Разумеется, эстетическое наслаждение, о котором вели речь романтики, — это не просто чувственное наслаждение «варвара»; речь идет о наслаждении человека в высшей степени утонченного, стоящего на вершине человеческой культуры. Артистизм как квинтэссенция эстетизма означает признание красоты высшим благом и высшей истиной, а наслаждение красотой — высшей способностью и жизненным принципом. Сильная художественно окрашенная интенциональность сознания — все видеть и претворять в ключе эстетически выразительного — вместе с тем, таила в себе и очевидные риски. Это наблюдение нашло гипертрофированное отражение в повести Гофмана «Песочный человек». История ее героя, студента Натанаэля — история сознания, не способного к верному, тождественному восприятию мира. В своей романтической закомплексованности его воображение культивирует фантасмагории, мистификации, ужасы.
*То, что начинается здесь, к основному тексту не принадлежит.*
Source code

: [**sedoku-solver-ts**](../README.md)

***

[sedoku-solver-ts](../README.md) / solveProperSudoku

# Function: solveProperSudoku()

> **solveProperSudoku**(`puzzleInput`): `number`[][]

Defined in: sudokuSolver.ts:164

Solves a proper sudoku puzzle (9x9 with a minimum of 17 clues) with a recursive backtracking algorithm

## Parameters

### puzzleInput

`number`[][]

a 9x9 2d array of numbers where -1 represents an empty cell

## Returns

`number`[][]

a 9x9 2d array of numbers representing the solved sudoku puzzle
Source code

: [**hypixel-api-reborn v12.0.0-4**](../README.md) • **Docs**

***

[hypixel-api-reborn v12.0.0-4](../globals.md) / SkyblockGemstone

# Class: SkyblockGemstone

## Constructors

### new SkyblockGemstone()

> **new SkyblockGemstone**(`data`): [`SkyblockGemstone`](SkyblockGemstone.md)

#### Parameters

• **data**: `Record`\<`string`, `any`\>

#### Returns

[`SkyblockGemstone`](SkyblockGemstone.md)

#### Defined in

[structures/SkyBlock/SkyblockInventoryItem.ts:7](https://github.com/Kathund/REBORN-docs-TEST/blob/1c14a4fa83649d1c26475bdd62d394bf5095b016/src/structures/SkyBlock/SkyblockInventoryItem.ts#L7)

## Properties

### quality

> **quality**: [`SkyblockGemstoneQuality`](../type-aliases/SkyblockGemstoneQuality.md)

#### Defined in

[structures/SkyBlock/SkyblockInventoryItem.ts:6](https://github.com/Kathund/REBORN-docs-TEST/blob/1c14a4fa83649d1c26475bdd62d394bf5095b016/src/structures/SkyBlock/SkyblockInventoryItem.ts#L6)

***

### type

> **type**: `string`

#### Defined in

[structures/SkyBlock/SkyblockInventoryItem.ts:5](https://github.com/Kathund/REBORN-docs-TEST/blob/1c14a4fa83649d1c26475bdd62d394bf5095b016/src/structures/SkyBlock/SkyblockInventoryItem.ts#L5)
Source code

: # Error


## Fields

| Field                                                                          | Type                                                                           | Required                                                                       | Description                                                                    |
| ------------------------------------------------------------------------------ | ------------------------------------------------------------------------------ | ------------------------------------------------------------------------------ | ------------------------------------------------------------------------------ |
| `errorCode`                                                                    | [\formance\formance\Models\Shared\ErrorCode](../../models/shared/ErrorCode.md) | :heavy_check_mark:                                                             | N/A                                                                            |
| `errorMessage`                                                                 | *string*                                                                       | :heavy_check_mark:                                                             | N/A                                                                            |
Итог такой жизни плачевен, грозит полной потерей себя. О подобном состоянии человека, абсолютно связавшим себя с вымышленным миром, точно сказал Ф. Брентано: «Фантазия сама нас наполовину сожрала!»[11]. Убежденность в том, что реальная жизнь принципиально вторична по сравнению с поэзией, может приобретать совершенно искаженные формы. Греза о человеке, настроение, пробуждаемое воображением о нем, оказываются важнее самого человека. Показательно и признание человека совсем иной культуры — героя повести И. Тургенева «Гамлет ГЦигровского уезда»: «Софья мне более всего нравилась, когда я сидел к ней спиной или еще, пожалуй, когда я думал или более мечтал о ней, особенно вечером, на террасе…»[12]. Добавим: предпочтение виртуального общения с человеком с помощью современных компьютеров реальному знакомству с ним — это также своего рода романтический отголосок «зависания в воображаемом»: фантазия рисует необычный, волнующий, красочный образ и наслаждается им.

И все же провозглашение романтиками созидательное™ поэзии для мироздания сформировало взгляд на искусство как мощное действенное начало, творящее мир. Здесь — сильное желание, чтобы жизнь, по возможности, стала более духовной и более достойной человеческого предназначения. Заряд положительной, созидательной, мажорной энергии романтизма — это своего рода эстетическая религия в ее чистом выражении. Романтическая ирония в сочетании с блеском художественного языка способна как бы нейтрализовать, «заклясть» противоречивость человеческого бытия, придав ей форму безобидной игры. Художник бессилен разрешить мировые загадки, зато способен виртуозно обыграть это свое бессилие. Творец может так посмеяться над беспокоящим его явлением, что как художник он одержит победу: пусть сугубо артистическую, к реальным противоречиям бытия отношения не имеющую, однако возвышающую автора и его читателей над самими собою.

  • [1] По Э. Овальный портрет // Искусство и художник в зарубежной новелле XIX века. Л.:Изд-во ЛГУ, 1985. С. 409.
  • [2] Рильке Р. М. Ворпсвсдс: Огюст Роден: письма: стихи. М.: Искусство, 1971. С. 201—202.
  • [3] Там же. С. 202.
  • [4] Гаспаров М. Л. Записи и выписки. М.: Новое лит. обозрение, 2000. С. 265.
  • [5] Цит. по: Литературные манифесты западноевропейских романтиков. М.: Изд-во МГУ, 1980. С. 177.
  • [6] Там же. С. 213.
  • [7] Кокто Ж. Петух и Арлекин. С. 578.
  • [8] Кант И. Критика способности суждения. С. 175.
  • [9] Шеллинг Ф. Философия искусства. М.: Мысль, 1966. С. 84.
  • [10] Волков С. М. Диалоги с Иосифом Бродским. М.: Независимая газета, 1998. С. 176.
  • [11] Цит. по: Карельский А. В. Немецкий Орфей: беседы по истории западных литератур //Иностранная литература. 2006. № 6. С. 197.
  • [12] Тургенев И. С. Собр. соч.: в 12 т. М., 1974. Т. 6. С. 162.